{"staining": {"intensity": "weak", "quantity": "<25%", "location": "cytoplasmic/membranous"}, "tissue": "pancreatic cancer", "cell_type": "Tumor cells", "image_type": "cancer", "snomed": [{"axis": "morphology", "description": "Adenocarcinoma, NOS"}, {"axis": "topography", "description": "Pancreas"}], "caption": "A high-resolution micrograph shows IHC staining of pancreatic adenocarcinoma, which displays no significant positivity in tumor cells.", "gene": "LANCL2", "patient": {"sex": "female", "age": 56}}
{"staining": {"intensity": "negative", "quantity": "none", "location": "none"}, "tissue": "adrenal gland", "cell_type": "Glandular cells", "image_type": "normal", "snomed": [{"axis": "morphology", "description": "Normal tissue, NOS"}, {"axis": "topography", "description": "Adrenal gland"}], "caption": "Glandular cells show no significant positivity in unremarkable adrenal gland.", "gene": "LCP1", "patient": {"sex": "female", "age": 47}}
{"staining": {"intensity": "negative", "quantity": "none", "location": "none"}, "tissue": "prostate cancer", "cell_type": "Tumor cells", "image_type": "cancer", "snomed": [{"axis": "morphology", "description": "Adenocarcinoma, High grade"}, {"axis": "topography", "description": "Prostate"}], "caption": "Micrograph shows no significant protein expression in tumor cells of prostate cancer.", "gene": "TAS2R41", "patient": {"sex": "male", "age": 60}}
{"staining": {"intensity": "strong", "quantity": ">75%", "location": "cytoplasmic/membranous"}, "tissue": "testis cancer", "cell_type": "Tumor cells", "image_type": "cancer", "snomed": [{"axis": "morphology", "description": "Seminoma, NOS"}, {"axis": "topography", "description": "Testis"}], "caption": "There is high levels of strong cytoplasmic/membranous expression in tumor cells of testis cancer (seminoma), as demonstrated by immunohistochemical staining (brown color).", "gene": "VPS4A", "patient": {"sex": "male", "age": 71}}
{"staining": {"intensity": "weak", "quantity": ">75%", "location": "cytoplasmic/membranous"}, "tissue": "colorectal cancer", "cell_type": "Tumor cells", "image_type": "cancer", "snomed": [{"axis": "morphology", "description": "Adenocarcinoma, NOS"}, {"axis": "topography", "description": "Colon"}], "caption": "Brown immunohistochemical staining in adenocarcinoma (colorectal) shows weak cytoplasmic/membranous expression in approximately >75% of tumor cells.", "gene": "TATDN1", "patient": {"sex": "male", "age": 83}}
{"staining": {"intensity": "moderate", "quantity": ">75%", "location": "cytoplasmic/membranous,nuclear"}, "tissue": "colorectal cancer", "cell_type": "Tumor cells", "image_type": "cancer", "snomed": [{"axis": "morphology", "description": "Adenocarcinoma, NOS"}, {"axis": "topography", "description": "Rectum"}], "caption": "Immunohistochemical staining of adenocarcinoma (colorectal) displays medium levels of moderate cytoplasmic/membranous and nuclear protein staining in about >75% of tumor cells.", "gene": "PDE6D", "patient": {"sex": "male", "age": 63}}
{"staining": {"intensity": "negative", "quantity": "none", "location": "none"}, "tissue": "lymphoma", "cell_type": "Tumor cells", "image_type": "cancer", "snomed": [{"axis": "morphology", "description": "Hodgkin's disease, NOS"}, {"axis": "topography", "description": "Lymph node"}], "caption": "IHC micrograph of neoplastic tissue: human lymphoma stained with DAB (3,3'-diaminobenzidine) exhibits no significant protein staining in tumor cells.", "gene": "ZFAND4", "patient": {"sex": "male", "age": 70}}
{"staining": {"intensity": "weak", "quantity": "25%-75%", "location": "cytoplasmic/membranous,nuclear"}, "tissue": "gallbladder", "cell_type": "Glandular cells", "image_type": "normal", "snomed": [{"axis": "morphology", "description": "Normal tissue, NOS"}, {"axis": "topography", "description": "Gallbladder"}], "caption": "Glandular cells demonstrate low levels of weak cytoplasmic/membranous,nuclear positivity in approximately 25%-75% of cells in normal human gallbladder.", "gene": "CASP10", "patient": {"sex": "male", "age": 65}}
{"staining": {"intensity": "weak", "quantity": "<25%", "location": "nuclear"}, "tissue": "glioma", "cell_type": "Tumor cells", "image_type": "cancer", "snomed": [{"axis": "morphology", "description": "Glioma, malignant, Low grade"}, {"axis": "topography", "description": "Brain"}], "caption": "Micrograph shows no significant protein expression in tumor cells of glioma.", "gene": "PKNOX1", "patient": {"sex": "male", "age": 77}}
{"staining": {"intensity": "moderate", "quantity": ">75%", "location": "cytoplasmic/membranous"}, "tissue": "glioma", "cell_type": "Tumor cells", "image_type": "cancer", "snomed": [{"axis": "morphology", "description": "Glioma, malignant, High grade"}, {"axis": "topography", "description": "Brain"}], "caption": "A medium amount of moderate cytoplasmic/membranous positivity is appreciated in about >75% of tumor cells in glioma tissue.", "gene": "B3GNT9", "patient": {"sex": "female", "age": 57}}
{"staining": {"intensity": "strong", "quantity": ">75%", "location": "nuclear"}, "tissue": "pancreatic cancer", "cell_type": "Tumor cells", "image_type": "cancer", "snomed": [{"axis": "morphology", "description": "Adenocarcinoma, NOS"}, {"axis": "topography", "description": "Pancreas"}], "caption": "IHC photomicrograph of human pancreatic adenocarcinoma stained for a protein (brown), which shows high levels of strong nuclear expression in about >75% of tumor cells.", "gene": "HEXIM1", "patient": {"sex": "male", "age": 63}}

= = = =

→ WHAT YOU HAVE TO DO
This calls for repeating all of the records, character for character.

→ TASK SOLUTION
{"staining": {"intensity": "weak", "quantity": "<25%", "location": "cytoplasmic/membranous"}, "tissue": "pancreatic cancer", "cell_type": "Tumor cells", "image_type": "cancer", "snomed": [{"axis": "morphology", "description": "Adenocarcinoma, NOS"}, {"axis": "topography", "description": "Pancreas"}], "caption": "A high-resolution micrograph shows IHC staining of pancreatic adenocarcinoma, which displays no significant positivity in tumor cells.", "gene": "LANCL2", "patient": {"sex": "female", "age": 56}}
{"staining": {"intensity": "negative", "quantity": "none", "location": "none"}, "tissue": "adrenal gland", "cell_type": "Glandular cells", "image_type": "normal", "snomed": [{"axis": "morphology", "description": "Normal tissue, NOS"}, {"axis": "topography", "description": "Adrenal gland"}], "caption": "Glandular cells show no significant positivity in unremarkable adrenal gland.", "gene": "LCP1", "patient": {"sex": "female", "age": 47}}
{"staining": {"intensity": "negative", "quantity": "none", "location": "none"}, "tissue": "prostate cancer", "cell_type": "Tumor cells", "image_type": "cancer", "snomed": [{"axis": "morphology", "description": "Adenocarcinoma, High grade"}, {"axis": "topography", "description": "Prostate"}], "caption": "Micrograph shows no significant protein expression in tumor cells of prostate cancer.", "gene": "TAS2R41", "patient": {"sex": "male", "age": 60}}
{"staining": {"intensity": "strong", "quantity": ">75%", "location": "cytoplasmic/membranous"}, "tissue": "testis cancer", "cell_type": "Tumor cells", "image_type": "cancer", "snomed": [{"axis": "morphology", "description": "Seminoma, NOS"}, {"axis": "topography", "description": "Testis"}], "caption": "There is high levels of strong cytoplasmic/membranous expression in tumor cells of testis cancer (seminoma), as demonstrated by immunohistochemical staining (brown color).", "gene": "VPS4A", "patient": {"sex": "male", "age": 71}}
{"staining": {"intensity": "weak", "quantity": ">75%", "location": "cytoplasmic/membranous"}, "tissue": "colorectal cancer", "cell_type": "Tumor cells", "image_type": "cancer", "snomed": [{"axis": "morphology", "description": "Adenocarcinoma, NOS"}, {"axis": "topography", "description": "Colon"}], "caption": "Brown immunohistochemical staining in adenocarcinoma (colorectal) shows weak cytoplasmic/membranous expression in approximately >75% of tumor cells.", "gene": "TATDN1", "patient": {"sex": "male", "age": 83}}
{"staining": {"intensity": "moderate", "quantity": ">75%", "location": "cytoplasmic/membranous,nuclear"}, "tissue": "colorectal cancer", "cell_type": "Tumor cells", "image_type": "cancer", "snomed": [{"axis": "morphology", "description": "Adenocarcinoma, NOS"}, {"axis": "topography", "description": "Rectum"}], "caption": "Immunohistochemical staining of adenocarcinoma (colorectal) displays medium levels of moderate cytoplasmic/membranous and nuclear protein staining in about >75% of tumor cells.", "gene": "PDE6D", "patient": {"sex": "male", "age": 63}}
{"staining": {"intensity": "negative", "quantity": "none", "location": "none"}, "tissue": "lymphoma", "cell_type": "Tumor cells", "image_type": "cancer", "snomed": [{"axis": "morphology", "description": "Hodgkin's disease, NOS"}, {"axis": "topography", "description": "Lymph node"}], "caption": "IHC micrograph of neoplastic tissue: human lymphoma stained with DAB (3,3'-diaminobenzidine) exhibits no significant protein staining in tumor cells.", "gene": "ZFAND4", "patient": {"sex": "male", "age": 70}}
{"staining": {"intensity": "weak", "quantity": "25%-75%", "location": "cytoplasmic/membranous,nuclear"}, "tissue": "gallbladder", "cell_type": "Glandular cells", "image_type": "normal", "snomed": [{"axis": "morphology", "description": "Normal tissue, NOS"}, {"axis": "topography", "description": "Gallbladder"}], "caption": "Glandular cells demonstrate low levels of weak cytoplasmic/membranous,nuclear positivity in approximately 25%-75% of cells in normal human gallbladder.", "gene": "CASP10", "patient": {"sex": "male", "age": 65}}
{"staining": {"intensity": "weak", "quantity": "<25%", "location": "nuclear"}, "tissue": "glioma", "cell_type": "Tumor cells", "image_type": "cancer", "snomed": [{"axis": "morphology", "description": "Glioma, malignant, Low grade"}, {"axis": "topography", "description": "Brain"}], "caption": "Micrograph shows no significant protein expression in tumor cells of glioma.", "gene": "PKNOX1", "patient": {"sex": "male", "age": 77}}
{"staining": {"intensity": "moderate", "quantity": ">75%", "location": "cytoplasmic/membranous"}, "tissue": "glioma", "cell_type": "Tumor cells", "image_type": "cancer", "snomed": [{"axis": "morphology", "description": "Glioma, malignant, High grade"}, {"axis": "topography", "description": "Brain"}], "caption": "A medium amount of moderate cytoplasmic/membranous positivity is appreciated in about >75% of tumor cells in glioma tissue.", "gene": "B3GNT9", "patient": {"sex": "female", "age": 57}}
{"staining": {"intensity": "strong", "quantity": ">75%", "location": "nuclear"}, "tissue": "pancreatic cancer", "cell_type": "Tumor cells", "image_type": "cancer", "snomed": [{"axis": "morphology", "description": "Adenocarcinoma, NOS"}, {"axis": "topography", "description": "Pancreas"}], "caption": "IHC photomicrograph of human pancreatic adenocarcinoma stained for a protein (brown), which shows high levels of strong nuclear expression in about >75% of tumor cells.", "gene": "HEXIM1", "patient": {"sex": "male", "age": 63}}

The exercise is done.